Um diese Aufgaben zu meistern, müsse Bush einen neuen Konsens mit den Demokraten und den europäischen Ländern finden. Sollte Bush dennoch bei seiner harten Linie bleiben, ist nach Worten Cronins eine außenpolitische "Katastrophe" zu erwarten.
Lee Feinstein, ein früherer Berater des ehemaligen Präsidenten Bill Clinton, hält es indes für möglich, dass dem Präsidenten in seiner zweiten Legislaturperiode die Puste ausgeht: "Es ist wirklich die Frage, ob sie die Energie, die Leute und die Ideen haben, um große außenpolitische Schritte zu unternehmen". Der immer noch andauernde Irak-Einsatz hindere die USA bis auf weiteres daran, sich Iran oder Nordkorea anzunehmen.
Ohio wurde zum Zünglein an der Waage
Spannend war die Wahl bis zuletzt in Ohio geblieben: In der Wahlnacht hatte Kerrys Kandidat für das Amt des Vizepräsidenten, John Edwards, noch angekündigt, seine Partei werde "um jede Stimme kämpfen", da der Wahlausgang in dem entscheidenden Staat noch unklar sei.
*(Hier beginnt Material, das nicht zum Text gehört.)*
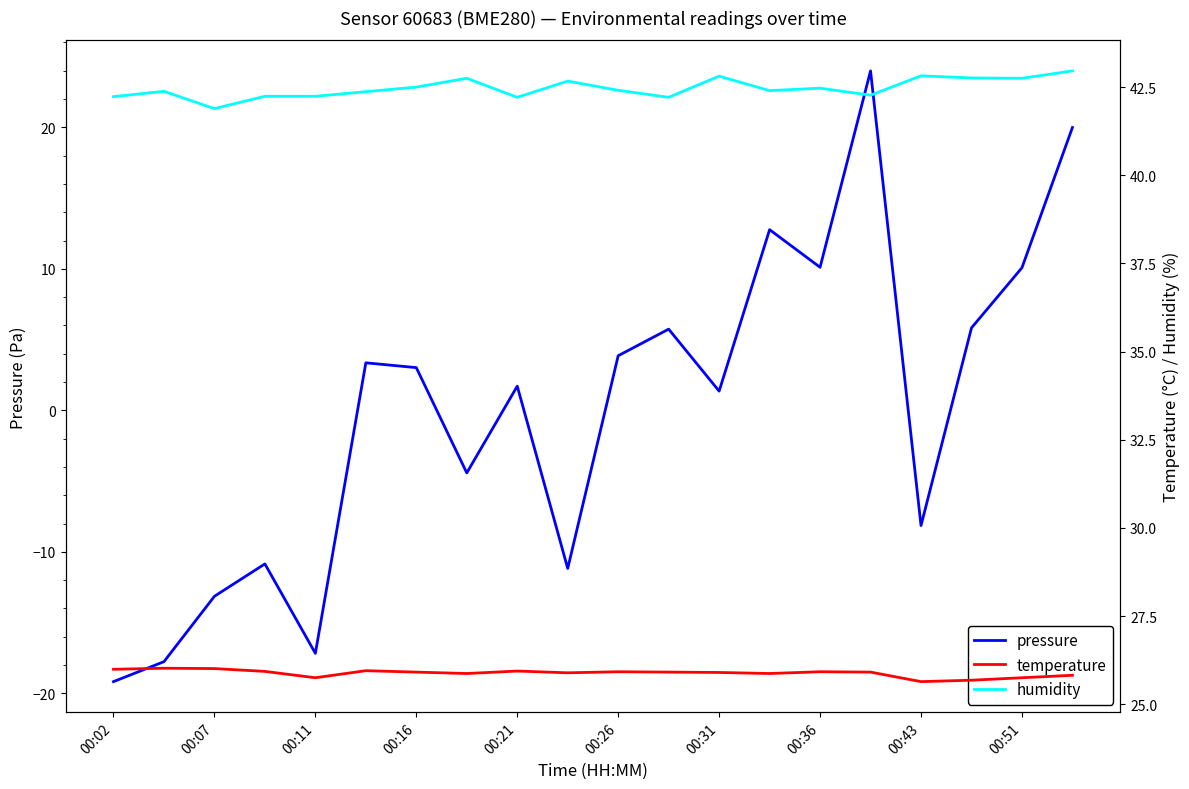

True or false: humidity and temperature cross at least once.

False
Diese Situation hatte Befürchtungen genährt, die Wahl könnte sich, wie vor vier Jahren, erst nach wochenlangem juristischen Tauziehen entscheiden. Beide Parteien hatten bereits Anwälte in Stellung gebracht. Bush lag in Ohio mit mehr als 135.000 Stimmen in Front. Allerdings waren dort bis zu 175.000 Stimmen vorläufig zur Wahl zugelassener Wähler noch unberücksichtigt geblieben.
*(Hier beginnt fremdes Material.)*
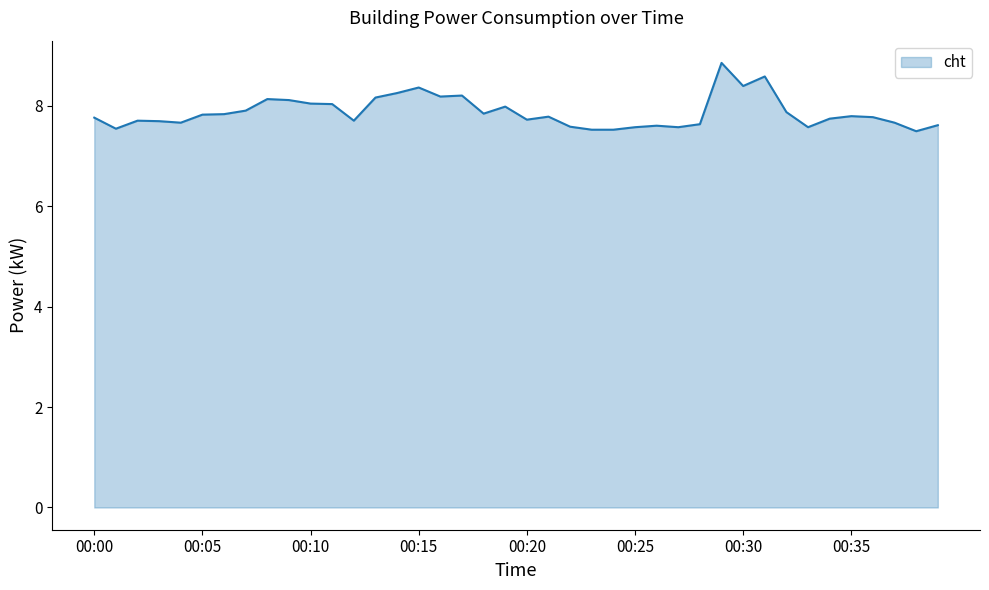

What is the smallest value displayed?

7.5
Wie erwartet errangen die beiden Kontrahenten Siege in ihren Hochburgen. Bush punktete bei der von einer ungewöhnlich hohen Wahlbeteiligung geprägten Abstimmung vor allem in den Südstaaten und im Mittleren Westen und eroberte dabei auch Florida. Der Südstaat war der größte der bis zuletzt unentschlossenen Staaten. Kerry gewann dagegen besonders in den Staaten an der Ost- und der Westküste - unter anderem im zuvor unentschiedenen Pennsylvania und im kleineren Ostküstenstaat New Hampshire, der 2000 noch für Bush votiert hatte.
Schröder, Blair und Prodi unter den Gratulanten
Bundeskanzler Schröder schrieb in einem Glückwunschtelegramm an Bush: "Ich werde unsere enge und gute Zusammenarbeit, die wir hatten, fortsetzen." Dies diene den Interessen der USA ebenso wie denen Deutschlands und Europas. CDU-Chefin Merkel wies darauf hin, dass das Verhältnis zwischen USA und Europa wieder besser werden müsse. Dies erfordere aber Anstrengungen von beiden Seiten.
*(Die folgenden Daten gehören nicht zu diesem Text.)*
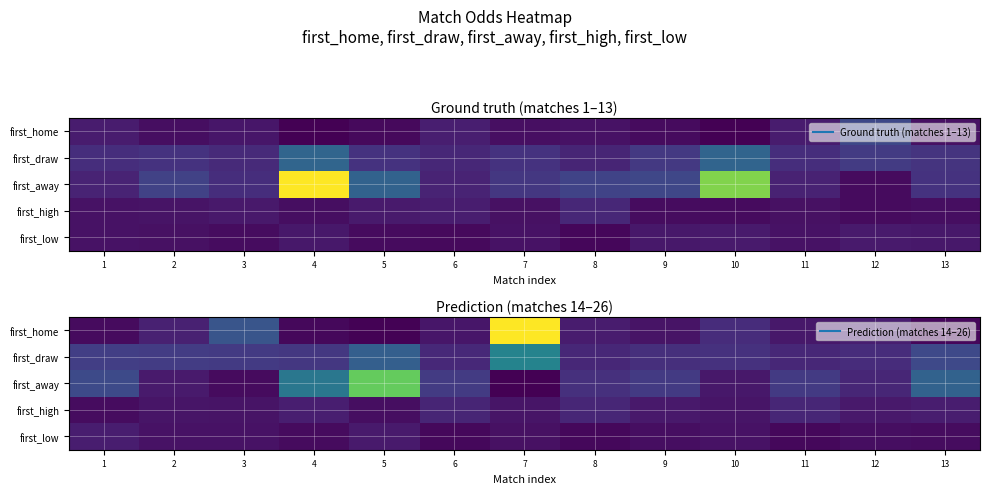

Between 9 and 3, which is larger?

3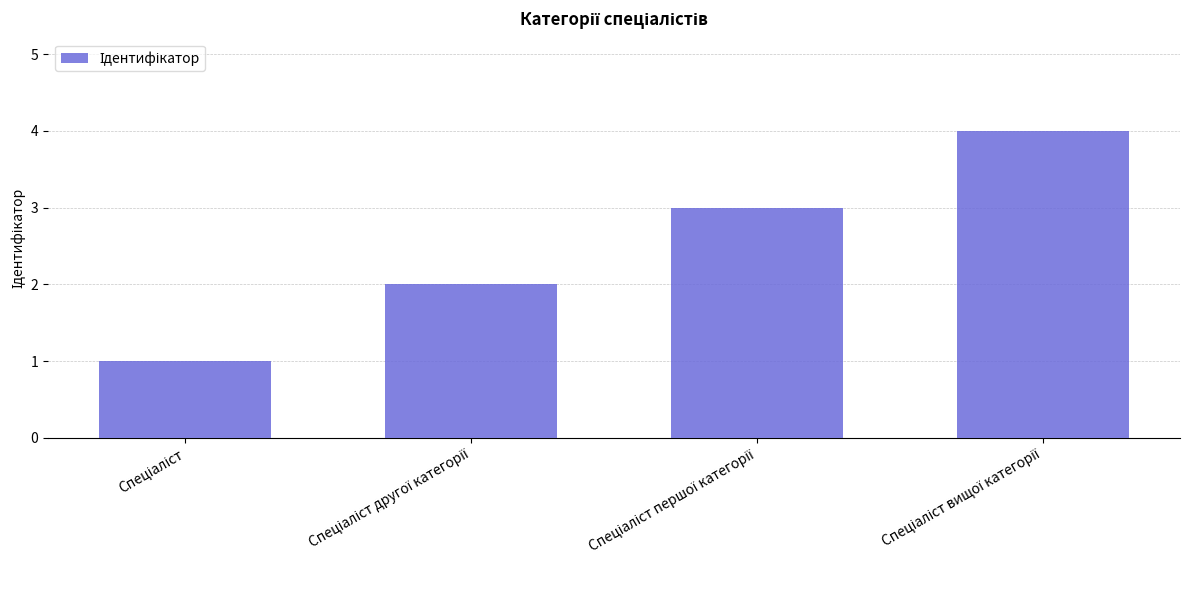

What is the maximum value shown in the chart?

4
Auch der scheidende EU-Kommissionspräsident Romano Prodi beglückwünschte Bush und sprach sich für eine engere Zusammenarbeit mit den USA aus. "Ich hoffe, in dieser zweiten Amtszeit werden die USA und die ganze Welt in den Genuss einer politischen Stabilisierung und der Garantie einer kollektiven Sicherheit kommen, für die wir alle unser Äußerstes getan haben", sagte Prodi.
Großbritanniens Premierminister Tony Blair rief dazu auf, bei der Schaffung von Frieden im Nahen Osten eng mit dem wiedergewählten Bush zusammenzuarbeiten.